In 2006, a commission appointed by the state’s chief judge, Judith S. Kaye, found that the patchwork system provided “an unconstitutional level” of legal defense, “based on no factor other than geography.” Civil rights lawyers filed the New York class-action lawsuit the following year.
The New York public-defender system has been “abusing low- and middle-class people in this system since 1965,” said Jonathan E. Gradess, the executive director of the New York State Defenders Association, who said he expected to testify at trial. “It’s broken. It’s just terrible. We’re just damaging people every single day.”
But Attorney General Eric T. Schneiderman of New York, the lead lawyer defending the state against the lawsuit, has argued in court documents that the plaintiffs in the lawsuit offer no proof that their rights were violated. Even if lawyers provided inadequate representation in some cases, Mr. Schneiderman said, that does not prove a systemic problem.

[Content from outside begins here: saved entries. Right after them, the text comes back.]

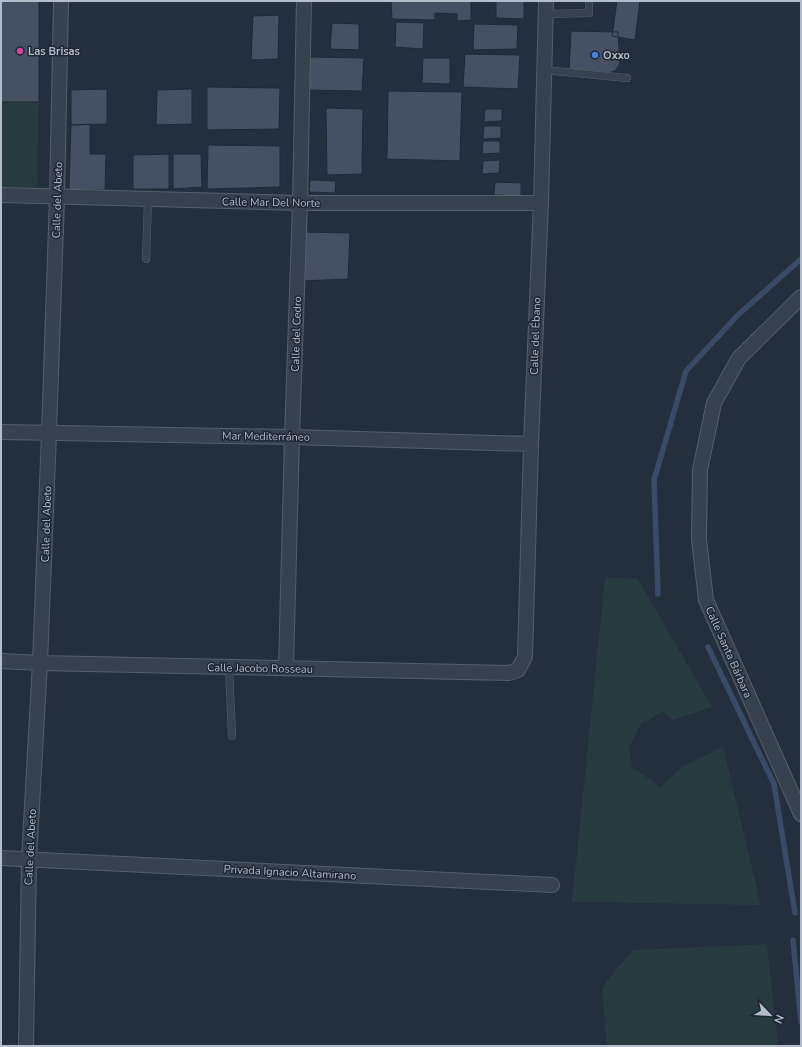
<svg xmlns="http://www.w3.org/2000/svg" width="802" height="1047" viewBox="0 0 802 1047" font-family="'Nunito Sans',sans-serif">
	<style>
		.green { fill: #263c3f }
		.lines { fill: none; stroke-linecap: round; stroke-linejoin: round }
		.stream { stroke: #394c67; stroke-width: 5.5 }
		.building { fill: #455162; stroke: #1f2835 }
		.lane-casing { stroke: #565f6c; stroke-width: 8 }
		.street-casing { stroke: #565f6c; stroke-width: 16 }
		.lane { stroke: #38414e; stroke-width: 7 }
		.street { stroke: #38414e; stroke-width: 14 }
		.hotel-dot { fill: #d1479c; stroke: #1d2633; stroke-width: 1.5 }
		.shop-dot { fill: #3f7fe0; stroke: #1d2633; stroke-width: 1.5 }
		.labels { text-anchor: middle; stroke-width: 3; stroke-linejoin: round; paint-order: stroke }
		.poi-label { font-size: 11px; font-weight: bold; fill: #b4bcc9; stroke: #1d2633; text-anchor: start }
		.street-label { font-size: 11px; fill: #b4bcc9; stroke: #1d2633 }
	</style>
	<rect width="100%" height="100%" fill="#242f3e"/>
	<!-- green -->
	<path class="green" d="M1 102H39L37 187 1 188Z
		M605 577 638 579 712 707 673 720 662 711 649 720 642 722 629 747 632 767 661 787 683 766 723 747 761 905 572 902Z
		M767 944 778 1046H607L602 988 632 950Z"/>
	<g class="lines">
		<!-- stream -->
		<path class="stream" d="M658 594 654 480 686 371 739 314 801 259
			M708 647 774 784 795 913
			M793 940 801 1022"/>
	</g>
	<!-- building -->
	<path class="building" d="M1 1H39V102H1Z
		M391 1H471V20L457 21V14L435 13V20L392 19Z
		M496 1H524V19L496 18Z
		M617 1H640L635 40 612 36Z
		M279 15 278 59 251 60 253 16Z
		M396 22 424 23 423 49 395 47Z
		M332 23 359 24V50L330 49Z
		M474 24 518 25 517 49 473 50Z
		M571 31 618 32 620 63 616 70 607 74 569 71Z
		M465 54 520 55 518 89 463 87Z
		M309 57 364 58 362 91 307 90Z
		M423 58H450V84L422 83Z
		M207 87 280 88 279 129 207 130Z
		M107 89V124L71 125V90Z
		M192 89V124L156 125 157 90Z
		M388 91 462 92 460 161 387 159Z
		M326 108 363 109 362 174 327 175Z
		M485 109H502V121L484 122Z
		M90 124V154H106L105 190H69L71 125Z
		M484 126H501V138L483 139Z
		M483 141H500V153L482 154Z
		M208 145 280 146V187L207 189Z
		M169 154V189H133V155Z
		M173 154H201L202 187 173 189Z
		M500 160 499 173 482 174 483 161Z
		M310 180 336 181 335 193 309 192Z
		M495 182 521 183V196L494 195Z
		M303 232 350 233 348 279 302 281Z"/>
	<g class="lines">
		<defs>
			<path id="lane" d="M545 14 589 13V1
				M544 70 627 78
				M146 259 148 200
				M229 667 232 736"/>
			<path id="street" d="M1 195 300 203H541
				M801 297 739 358 714 403 700 470 699 539 706 600 801 814
				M1 432 292 437 531 444
				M1 661 40 663 509 673 518 670 525 657 531 444 541 203 546 1
				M286 668 292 437 300 203 304 1
				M1 858 552 885
				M26 1046 29 859 40 663 49 433 57 197 61 1"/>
		</defs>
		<!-- lane casing -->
		<use href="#lane" class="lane-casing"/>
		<!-- street casing -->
		<use href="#street" class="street-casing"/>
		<!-- lane -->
		<use href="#lane" class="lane"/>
		<!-- street -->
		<use href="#street" class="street"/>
	</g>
	<!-- markers -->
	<circle class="hotel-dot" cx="20" cy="51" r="4"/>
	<circle class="shop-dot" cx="595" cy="55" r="4"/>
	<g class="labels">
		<!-- poi labels -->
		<g class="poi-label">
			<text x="28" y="55">Las Brisas</text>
			<text x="603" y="59">Oxxo</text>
		</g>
		<!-- street labels -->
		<g class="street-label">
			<text transform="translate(57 200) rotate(-88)" y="4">Calle del Abeto</text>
			<text transform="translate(271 202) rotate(1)" y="4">Calle Mar Del Norte</text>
			<text transform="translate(296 334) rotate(-88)" y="4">Calle del Cedro</text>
			<text transform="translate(535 336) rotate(-88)" y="4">Calle del Ébano</text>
			<text transform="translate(266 436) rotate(1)" y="4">Mar Mediterráneo</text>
			<text transform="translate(46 524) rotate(-88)" y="4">Calle del Abeto</text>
			<text transform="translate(729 652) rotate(66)" y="4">Calle Santa Bárbara</text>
			<text transform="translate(260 668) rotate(1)" y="4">Calle Jacobo Rosseau</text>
			<text transform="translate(30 847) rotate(-87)" y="4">Calle del Abeto</text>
			<text transform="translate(290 872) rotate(3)" y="4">Privada Ignacio Altamirano</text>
		</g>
	</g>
	<!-- border -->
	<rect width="802" height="1047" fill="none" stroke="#b4bcc9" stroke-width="4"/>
	<!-- north arrow -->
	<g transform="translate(770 1015) rotate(115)" stroke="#1d2633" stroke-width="3" paint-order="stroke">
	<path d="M0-3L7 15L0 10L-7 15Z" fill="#b4bcc9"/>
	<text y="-6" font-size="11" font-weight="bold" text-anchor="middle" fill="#b4bcc9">N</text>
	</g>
</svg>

“Plaintiffs do not have a case,” Mr. Schneiderman wrote last year. “Their theories, as laudably intended as they may be, are just that — theories.”
In its filing, the Justice Department urges Justice Gerald W. Connolly, who is overseeing the case, to review the system as a whole, not individual cases, arguing that the right to a competent lawyer is central to American justice. “This right is so fundamental to the operation of the criminal justice system that its diminishment erodes the principles of liberty and justice that underpin all of our civil rights in criminal proceedings,” wrote Molly J. Moran, the Justice Department’s top civil rights prosecutor.

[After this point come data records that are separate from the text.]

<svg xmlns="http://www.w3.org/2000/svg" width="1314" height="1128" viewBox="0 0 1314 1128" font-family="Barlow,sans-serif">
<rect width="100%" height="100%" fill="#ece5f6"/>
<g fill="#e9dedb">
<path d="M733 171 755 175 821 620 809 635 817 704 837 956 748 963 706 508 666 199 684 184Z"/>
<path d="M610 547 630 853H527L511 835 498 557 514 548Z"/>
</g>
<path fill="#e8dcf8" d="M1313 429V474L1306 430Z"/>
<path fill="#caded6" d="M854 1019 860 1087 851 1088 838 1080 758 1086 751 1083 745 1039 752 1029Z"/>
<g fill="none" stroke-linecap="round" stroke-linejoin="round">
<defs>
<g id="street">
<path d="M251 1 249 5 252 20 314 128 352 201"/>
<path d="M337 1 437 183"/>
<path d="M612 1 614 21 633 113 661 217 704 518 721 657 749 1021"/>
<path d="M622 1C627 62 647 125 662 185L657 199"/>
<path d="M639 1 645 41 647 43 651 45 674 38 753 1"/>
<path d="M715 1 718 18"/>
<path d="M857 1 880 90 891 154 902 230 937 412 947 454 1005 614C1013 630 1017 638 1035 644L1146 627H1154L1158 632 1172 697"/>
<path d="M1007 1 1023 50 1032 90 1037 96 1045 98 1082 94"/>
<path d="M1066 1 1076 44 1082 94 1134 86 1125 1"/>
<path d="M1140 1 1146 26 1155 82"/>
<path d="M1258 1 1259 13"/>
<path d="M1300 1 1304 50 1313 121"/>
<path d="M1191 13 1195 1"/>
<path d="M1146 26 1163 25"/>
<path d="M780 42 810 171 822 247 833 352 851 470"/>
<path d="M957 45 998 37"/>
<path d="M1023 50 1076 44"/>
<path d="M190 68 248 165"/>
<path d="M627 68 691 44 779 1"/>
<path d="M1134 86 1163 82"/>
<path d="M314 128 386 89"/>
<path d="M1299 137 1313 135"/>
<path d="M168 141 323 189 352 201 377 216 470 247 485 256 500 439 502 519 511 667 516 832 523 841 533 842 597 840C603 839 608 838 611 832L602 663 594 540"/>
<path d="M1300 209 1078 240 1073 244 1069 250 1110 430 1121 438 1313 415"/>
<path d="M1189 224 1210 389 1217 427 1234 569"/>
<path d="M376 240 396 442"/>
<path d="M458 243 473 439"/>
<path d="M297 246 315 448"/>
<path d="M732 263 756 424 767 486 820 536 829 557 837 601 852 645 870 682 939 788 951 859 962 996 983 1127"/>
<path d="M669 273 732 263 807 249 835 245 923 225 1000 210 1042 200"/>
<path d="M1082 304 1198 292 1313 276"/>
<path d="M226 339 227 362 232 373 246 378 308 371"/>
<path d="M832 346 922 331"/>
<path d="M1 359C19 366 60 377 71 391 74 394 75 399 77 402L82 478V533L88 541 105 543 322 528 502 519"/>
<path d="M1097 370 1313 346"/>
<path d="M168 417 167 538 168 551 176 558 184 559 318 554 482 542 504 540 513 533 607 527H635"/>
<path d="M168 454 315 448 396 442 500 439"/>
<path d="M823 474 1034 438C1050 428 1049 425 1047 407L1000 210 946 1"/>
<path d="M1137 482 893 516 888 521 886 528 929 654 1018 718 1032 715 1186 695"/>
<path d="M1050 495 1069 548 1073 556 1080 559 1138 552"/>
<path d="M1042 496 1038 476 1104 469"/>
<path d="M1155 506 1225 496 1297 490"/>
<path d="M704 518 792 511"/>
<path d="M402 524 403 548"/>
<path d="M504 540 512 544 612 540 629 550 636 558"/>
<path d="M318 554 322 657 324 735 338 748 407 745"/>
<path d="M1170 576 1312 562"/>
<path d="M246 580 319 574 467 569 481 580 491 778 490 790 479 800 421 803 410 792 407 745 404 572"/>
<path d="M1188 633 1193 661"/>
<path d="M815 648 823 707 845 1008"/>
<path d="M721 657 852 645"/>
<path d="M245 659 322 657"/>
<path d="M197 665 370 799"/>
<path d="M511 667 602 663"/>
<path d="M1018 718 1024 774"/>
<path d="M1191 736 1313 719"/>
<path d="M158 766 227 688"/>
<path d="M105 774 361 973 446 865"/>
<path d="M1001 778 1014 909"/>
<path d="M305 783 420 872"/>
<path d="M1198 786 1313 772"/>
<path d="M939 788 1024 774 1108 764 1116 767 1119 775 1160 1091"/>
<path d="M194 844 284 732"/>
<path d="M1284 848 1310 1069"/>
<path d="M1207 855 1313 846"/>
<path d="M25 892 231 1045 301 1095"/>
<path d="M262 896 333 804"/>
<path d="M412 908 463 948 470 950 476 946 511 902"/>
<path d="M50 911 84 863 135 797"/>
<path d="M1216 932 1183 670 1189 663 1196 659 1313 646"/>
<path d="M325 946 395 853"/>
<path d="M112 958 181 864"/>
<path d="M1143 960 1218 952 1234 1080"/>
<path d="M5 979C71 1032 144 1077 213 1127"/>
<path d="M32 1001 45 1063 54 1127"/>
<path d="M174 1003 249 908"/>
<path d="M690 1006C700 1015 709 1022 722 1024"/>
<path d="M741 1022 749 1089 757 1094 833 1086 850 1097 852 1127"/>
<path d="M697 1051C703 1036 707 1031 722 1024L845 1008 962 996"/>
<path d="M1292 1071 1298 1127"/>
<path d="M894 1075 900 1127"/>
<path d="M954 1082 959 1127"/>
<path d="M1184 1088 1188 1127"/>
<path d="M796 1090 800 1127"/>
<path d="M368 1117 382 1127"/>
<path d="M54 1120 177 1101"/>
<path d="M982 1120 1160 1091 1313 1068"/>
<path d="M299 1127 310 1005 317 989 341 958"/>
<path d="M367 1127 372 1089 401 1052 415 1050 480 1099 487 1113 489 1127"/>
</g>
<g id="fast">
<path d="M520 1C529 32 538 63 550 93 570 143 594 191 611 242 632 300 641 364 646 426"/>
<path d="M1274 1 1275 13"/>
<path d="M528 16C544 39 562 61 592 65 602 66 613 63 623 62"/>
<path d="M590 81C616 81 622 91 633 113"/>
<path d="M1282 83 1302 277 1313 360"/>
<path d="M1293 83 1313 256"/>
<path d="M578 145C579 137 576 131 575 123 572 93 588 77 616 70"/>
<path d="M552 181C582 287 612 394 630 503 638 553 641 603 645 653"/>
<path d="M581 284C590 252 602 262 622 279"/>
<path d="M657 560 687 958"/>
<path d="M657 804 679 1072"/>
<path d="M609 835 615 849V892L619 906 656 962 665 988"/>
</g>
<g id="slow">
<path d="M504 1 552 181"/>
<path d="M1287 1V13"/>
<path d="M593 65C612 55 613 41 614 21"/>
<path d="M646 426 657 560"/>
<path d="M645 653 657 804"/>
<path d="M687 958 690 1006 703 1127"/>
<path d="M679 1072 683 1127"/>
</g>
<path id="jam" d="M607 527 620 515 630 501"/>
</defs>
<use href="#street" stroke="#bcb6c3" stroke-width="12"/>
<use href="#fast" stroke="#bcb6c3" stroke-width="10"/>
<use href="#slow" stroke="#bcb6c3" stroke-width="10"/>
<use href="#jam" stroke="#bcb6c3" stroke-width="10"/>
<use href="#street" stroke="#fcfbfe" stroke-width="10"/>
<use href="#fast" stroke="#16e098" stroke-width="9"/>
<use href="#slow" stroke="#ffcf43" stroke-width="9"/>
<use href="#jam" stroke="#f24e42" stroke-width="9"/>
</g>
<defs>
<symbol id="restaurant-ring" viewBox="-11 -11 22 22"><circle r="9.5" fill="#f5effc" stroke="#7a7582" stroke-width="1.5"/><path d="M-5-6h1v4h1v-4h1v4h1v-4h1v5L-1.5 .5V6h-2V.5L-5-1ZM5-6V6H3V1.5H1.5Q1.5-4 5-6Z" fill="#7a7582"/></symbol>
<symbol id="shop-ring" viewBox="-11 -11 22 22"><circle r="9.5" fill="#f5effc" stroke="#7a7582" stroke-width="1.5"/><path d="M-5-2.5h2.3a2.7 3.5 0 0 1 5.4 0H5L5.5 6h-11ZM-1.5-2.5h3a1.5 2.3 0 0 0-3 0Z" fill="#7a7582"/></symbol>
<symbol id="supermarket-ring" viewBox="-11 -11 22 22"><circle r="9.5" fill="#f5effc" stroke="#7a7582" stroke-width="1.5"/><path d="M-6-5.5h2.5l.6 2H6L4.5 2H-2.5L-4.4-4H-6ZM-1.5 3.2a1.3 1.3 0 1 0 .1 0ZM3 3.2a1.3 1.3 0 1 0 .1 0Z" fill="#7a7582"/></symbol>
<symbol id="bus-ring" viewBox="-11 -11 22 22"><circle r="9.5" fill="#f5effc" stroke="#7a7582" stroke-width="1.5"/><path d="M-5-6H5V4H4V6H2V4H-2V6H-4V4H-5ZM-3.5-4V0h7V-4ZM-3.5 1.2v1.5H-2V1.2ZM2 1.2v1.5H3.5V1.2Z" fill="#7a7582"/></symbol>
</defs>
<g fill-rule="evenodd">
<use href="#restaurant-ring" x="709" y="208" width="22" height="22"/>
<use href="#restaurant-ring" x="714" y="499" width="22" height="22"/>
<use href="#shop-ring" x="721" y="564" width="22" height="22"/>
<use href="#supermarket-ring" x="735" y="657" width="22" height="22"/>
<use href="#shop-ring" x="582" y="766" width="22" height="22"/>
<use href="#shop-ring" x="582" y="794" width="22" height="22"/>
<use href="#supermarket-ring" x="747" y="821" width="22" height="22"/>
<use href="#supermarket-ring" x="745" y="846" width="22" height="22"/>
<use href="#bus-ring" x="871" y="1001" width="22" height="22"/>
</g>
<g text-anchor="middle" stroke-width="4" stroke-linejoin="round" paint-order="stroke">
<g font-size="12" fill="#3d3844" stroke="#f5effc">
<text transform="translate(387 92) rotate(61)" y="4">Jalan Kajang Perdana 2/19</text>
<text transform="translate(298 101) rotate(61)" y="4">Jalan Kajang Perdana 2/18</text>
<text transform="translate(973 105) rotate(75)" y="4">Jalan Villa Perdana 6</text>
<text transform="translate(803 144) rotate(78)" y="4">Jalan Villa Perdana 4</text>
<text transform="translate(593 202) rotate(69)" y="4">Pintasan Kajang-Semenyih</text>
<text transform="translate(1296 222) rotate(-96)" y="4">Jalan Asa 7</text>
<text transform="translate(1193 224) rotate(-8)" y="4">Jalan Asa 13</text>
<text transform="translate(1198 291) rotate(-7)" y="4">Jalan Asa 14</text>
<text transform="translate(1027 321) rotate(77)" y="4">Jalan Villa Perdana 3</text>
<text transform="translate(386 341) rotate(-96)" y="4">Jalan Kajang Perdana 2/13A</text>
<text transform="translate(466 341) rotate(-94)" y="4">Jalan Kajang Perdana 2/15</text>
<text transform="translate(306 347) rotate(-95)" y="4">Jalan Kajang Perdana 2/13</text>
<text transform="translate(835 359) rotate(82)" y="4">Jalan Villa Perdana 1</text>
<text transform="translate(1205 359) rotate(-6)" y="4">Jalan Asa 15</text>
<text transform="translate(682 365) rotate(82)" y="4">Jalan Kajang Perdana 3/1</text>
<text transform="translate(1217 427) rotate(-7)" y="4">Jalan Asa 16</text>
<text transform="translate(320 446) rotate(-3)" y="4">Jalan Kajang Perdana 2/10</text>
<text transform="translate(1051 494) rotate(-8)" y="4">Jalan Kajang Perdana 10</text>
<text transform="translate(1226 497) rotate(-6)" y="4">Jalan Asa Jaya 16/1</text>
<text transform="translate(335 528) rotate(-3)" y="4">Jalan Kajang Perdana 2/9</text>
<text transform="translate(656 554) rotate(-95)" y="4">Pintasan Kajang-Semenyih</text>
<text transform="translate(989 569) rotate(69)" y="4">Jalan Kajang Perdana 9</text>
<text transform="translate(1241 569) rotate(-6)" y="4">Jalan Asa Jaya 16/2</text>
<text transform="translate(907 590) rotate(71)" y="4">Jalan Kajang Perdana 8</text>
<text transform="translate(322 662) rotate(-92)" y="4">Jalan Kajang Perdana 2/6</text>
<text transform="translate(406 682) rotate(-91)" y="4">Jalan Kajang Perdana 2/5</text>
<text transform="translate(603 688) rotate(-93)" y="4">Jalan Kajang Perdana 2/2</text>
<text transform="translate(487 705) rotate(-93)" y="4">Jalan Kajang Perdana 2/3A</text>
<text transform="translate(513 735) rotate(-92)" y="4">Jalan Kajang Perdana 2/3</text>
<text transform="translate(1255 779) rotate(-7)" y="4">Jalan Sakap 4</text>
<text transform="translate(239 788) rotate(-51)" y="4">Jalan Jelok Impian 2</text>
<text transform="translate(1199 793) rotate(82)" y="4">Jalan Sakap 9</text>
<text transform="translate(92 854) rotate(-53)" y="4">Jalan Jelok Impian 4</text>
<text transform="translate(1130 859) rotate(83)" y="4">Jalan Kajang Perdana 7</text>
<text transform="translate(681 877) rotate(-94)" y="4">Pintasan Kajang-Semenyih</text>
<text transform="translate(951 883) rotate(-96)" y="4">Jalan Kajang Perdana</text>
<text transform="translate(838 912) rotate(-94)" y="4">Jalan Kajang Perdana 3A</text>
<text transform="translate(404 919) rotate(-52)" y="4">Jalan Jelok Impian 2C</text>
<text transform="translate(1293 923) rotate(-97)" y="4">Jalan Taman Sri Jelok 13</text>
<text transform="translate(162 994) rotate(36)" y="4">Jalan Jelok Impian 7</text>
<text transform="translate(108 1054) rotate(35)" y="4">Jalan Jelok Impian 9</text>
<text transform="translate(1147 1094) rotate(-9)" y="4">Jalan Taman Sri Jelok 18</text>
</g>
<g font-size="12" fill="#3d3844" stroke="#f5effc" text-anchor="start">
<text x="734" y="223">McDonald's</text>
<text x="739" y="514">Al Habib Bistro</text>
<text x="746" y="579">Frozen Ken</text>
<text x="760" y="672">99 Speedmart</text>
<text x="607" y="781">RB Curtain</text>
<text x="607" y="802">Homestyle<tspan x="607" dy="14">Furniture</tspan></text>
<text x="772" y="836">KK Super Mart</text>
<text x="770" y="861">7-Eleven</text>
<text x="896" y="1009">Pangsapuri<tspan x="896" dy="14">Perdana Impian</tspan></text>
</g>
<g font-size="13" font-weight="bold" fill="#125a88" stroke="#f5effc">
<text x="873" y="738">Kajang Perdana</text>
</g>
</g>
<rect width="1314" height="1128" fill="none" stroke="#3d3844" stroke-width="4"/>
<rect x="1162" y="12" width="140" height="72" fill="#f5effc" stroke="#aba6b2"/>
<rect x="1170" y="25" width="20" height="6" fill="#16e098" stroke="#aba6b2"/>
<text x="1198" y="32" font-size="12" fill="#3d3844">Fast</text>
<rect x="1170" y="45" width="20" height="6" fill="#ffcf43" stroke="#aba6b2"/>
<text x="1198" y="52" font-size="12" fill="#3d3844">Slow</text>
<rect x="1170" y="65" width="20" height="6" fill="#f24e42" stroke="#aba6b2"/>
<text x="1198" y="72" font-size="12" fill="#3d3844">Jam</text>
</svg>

Civil rights lawyers said public-defender offices in New York received so little money that they were chronically understaffed. A public defender could handle hundreds of cases per year, in some instances hundreds at any one time.
In Suffolk County, where the Legal Aid Society takes on over 25,000 criminal cases a year, the agency’s five investigators lacked sufficient training and spent most of their time on administrative duties, the suit said.
In 2011, the state created the Office of Indigent Legal Services to help improve legal defense for the poor, but part of its budget has been transferred elsewhere. Several county leaders have called for the state to take over the public-defender system, but that would mean creating a costly new structure from scratch.
“This is a problem that’s going to require a substantial investment in reform,” said Ms. Stoughton, the civil rights lawyer.
Mr. Gradess said that, decades ago, he believed a county-based defense system could work, with the right structure and enough money. But he soon changed his mind. “It’s a really primitive system,” he said.
Last year, at a ceremony marking the 50th anniversary of the Gideon ruling, Mr. Holder told Justice Department colleagues that ensuring equal access to lawyers was “our solemn responsibility and our moral calling.”